What the exercise asks: Wherever "none" shows up in the records below, copy the whole line.

*** Data for processing ***

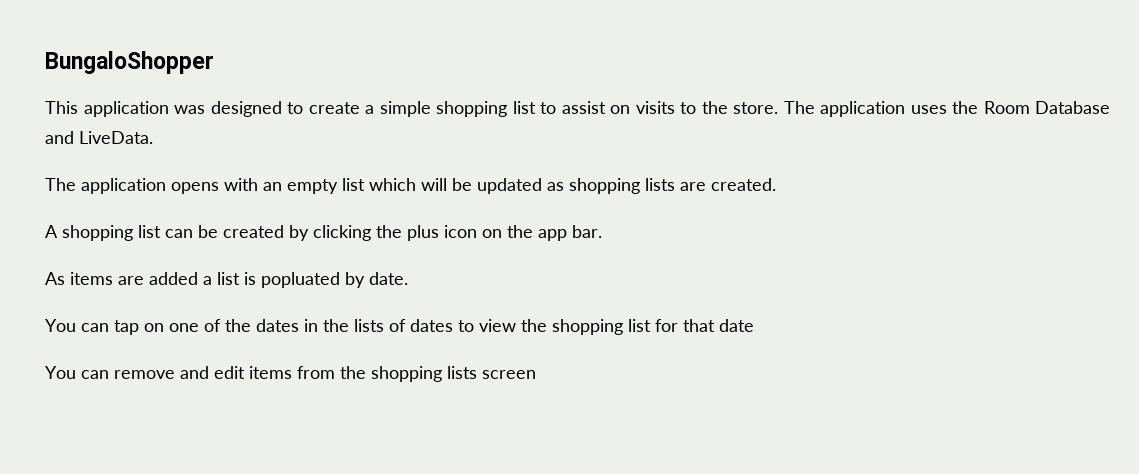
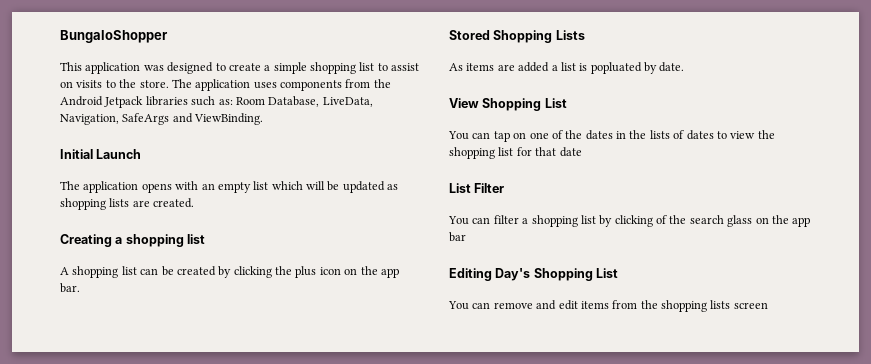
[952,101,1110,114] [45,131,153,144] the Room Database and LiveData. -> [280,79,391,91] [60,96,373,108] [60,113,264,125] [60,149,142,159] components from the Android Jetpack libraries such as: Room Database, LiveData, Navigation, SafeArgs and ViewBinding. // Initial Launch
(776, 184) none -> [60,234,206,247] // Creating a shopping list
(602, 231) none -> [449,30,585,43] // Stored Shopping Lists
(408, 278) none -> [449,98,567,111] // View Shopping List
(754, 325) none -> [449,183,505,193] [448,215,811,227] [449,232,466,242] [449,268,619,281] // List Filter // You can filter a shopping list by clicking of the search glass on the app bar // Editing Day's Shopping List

*** End of Data for processing ***
*** Data for processing ***

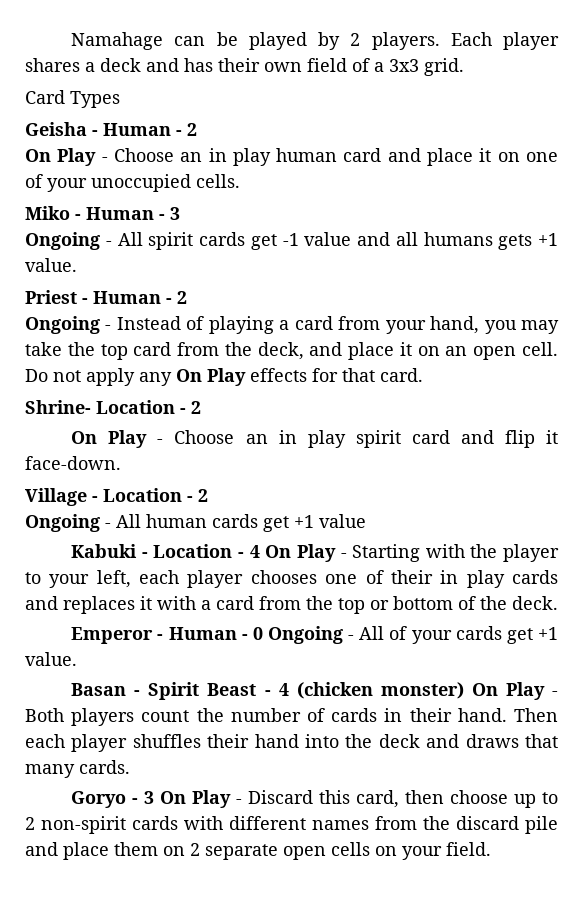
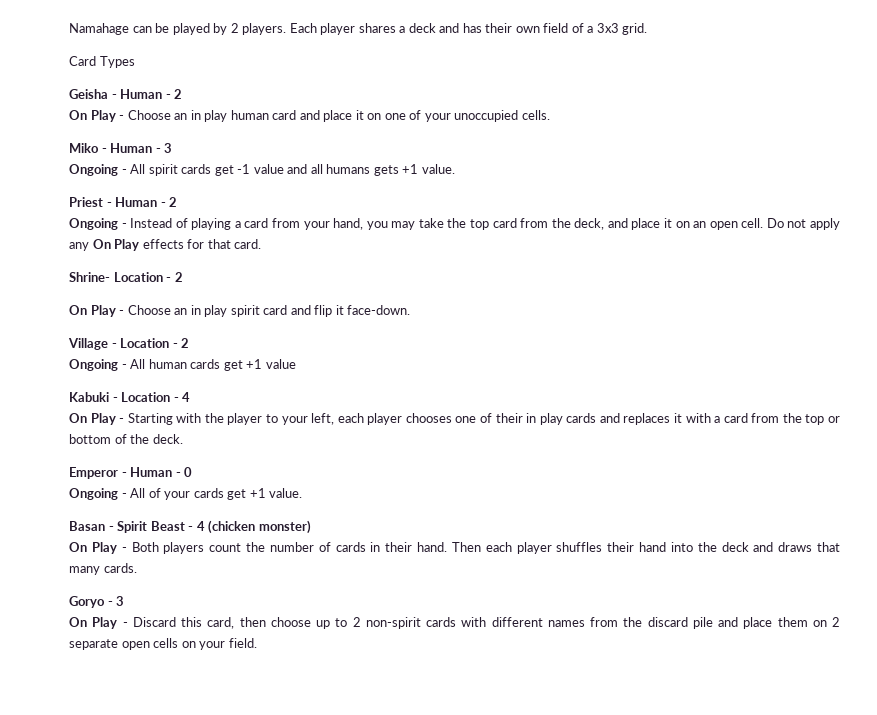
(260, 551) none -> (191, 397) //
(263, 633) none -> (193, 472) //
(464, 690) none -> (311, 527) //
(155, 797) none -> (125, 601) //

*** End of Data for processing ***
*** Data for processing ***

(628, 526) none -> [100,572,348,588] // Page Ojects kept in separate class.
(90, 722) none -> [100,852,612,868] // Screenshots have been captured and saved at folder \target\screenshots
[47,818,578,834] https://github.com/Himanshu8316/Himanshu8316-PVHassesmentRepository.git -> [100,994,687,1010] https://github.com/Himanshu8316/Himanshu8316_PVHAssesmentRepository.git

*** End of Data for processing ***

Finished task:
(776, 184) none -> [60,234,206,247] // Creating a shopping list
(602, 231) none -> [449,30,585,43] // Stored Shopping Lists
(408, 278) none -> [449,98,567,111] // View Shopping List
(754, 325) none -> [449,183,505,193] [448,215,811,227] [449,232,466,242] [449,268,619,281] // List Filter // You can filter a shopping list by clicking of the search glass on the app bar // Editing Day's Shopping List
(260, 551) none -> (191, 397) //
(263, 633) none -> (193, 472) //
(464, 690) none -> (311, 527) //
(155, 797) none -> (125, 601) //
(628, 526) none -> [100,572,348,588] // Page Ojects kept in separate class.
(90, 722) none -> [100,852,612,868] // Screenshots have been captured and saved at folder \target\screenshots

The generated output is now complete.